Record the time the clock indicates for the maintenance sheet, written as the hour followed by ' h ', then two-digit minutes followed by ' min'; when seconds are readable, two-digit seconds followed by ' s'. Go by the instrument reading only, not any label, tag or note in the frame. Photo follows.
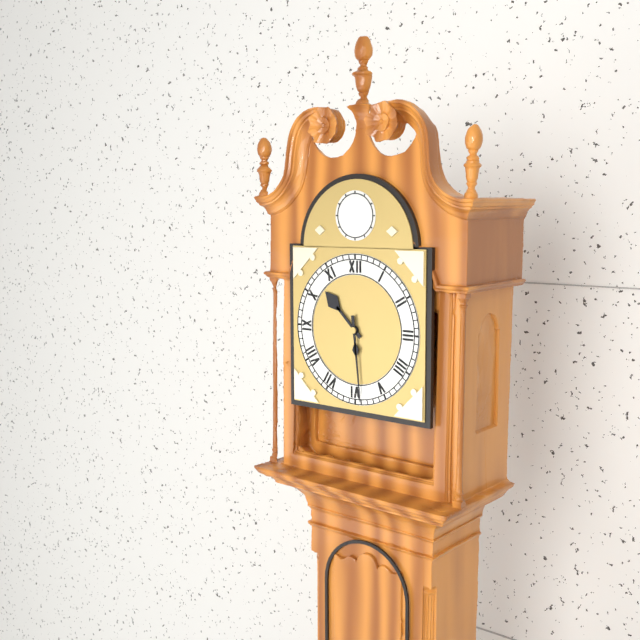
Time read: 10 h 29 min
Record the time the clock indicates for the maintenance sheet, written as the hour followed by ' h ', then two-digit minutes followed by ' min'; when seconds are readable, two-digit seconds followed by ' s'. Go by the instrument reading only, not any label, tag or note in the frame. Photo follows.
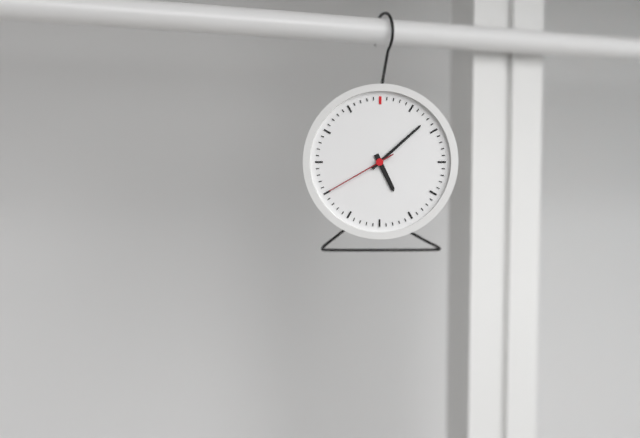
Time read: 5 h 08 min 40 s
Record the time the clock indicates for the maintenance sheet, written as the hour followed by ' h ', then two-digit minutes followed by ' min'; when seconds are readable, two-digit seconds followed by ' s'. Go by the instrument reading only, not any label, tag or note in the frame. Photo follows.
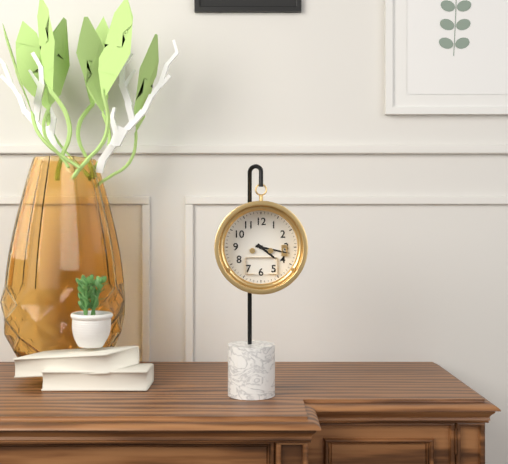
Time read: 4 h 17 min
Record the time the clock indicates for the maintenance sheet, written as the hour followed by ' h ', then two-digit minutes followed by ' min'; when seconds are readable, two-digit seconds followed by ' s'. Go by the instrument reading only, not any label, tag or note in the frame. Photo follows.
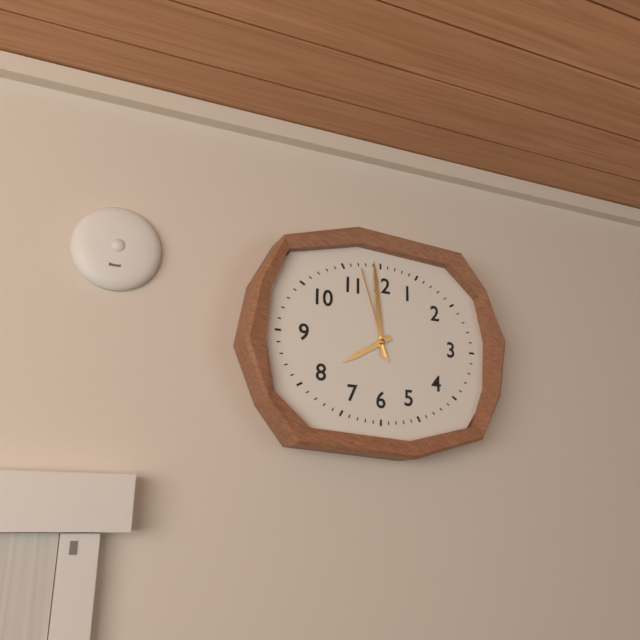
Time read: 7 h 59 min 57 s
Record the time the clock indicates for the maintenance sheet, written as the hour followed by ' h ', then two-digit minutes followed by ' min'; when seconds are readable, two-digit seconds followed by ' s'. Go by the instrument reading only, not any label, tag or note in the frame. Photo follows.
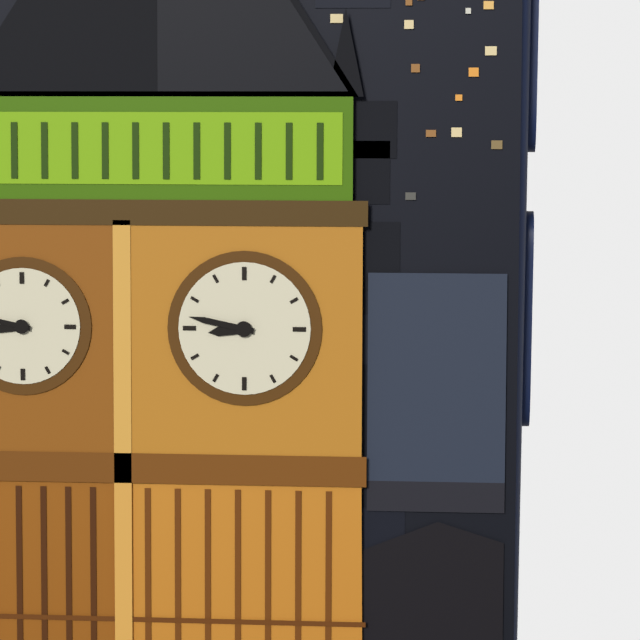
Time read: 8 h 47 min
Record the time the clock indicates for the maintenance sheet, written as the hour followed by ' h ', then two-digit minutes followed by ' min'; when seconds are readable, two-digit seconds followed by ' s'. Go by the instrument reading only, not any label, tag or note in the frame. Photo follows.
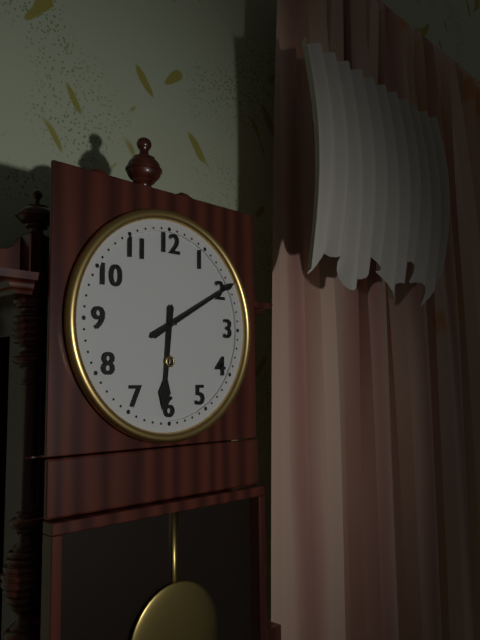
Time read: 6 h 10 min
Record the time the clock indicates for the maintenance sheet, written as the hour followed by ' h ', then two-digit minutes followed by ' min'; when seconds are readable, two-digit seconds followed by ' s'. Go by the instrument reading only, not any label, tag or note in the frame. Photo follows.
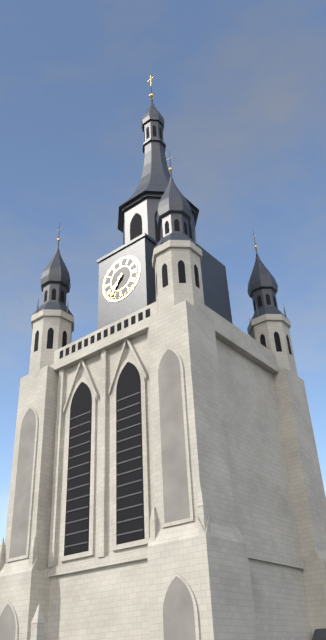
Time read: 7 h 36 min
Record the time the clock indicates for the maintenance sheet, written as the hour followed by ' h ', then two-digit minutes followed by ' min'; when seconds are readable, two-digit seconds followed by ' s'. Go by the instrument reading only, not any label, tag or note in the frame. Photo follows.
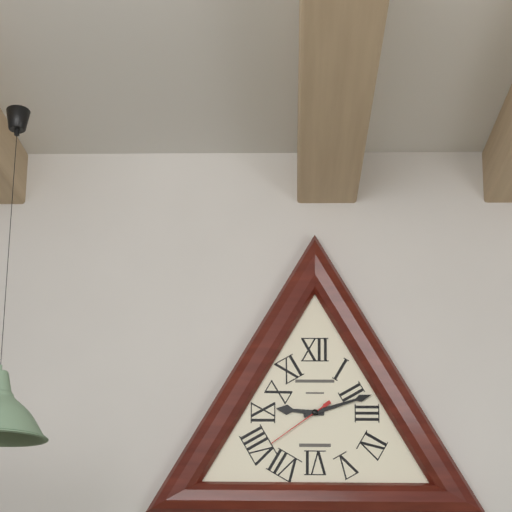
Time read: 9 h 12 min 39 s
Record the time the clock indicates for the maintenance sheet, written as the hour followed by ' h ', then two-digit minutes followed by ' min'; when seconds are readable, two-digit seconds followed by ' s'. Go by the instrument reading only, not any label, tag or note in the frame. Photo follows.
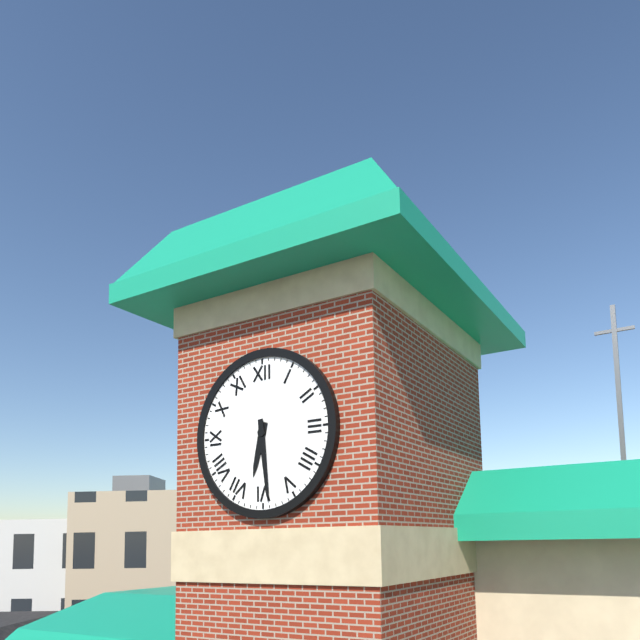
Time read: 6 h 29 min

+ + + + + + +

§ Instructions to follow: Copy verbatim everything from the start of the data down to the line containing "Time read: 5 h 08 min 40 s", with both ends included, and leave the pictures out.

§ Exercise output:
Record the time the clock indicates for the maintenance sheet, written as the hour followed by ' h ', then two-digit minutes followed by ' min'; when seconds are readable, two-digit seconds followed by ' s'. Go by the instrument reading only, not any label, tag or note in the frame. Photo follows.
Time read: 10 h 29 min
Record the time the clock indicates for the maintenance sheet, written as the hour followed by ' h ', then two-digit minutes followed by ' min'; when seconds are readable, two-digit seconds followed by ' s'. Go by the instrument reading only, not any label, tag or note in the frame. Photo follows.
Time read: 5 h 08 min 40 s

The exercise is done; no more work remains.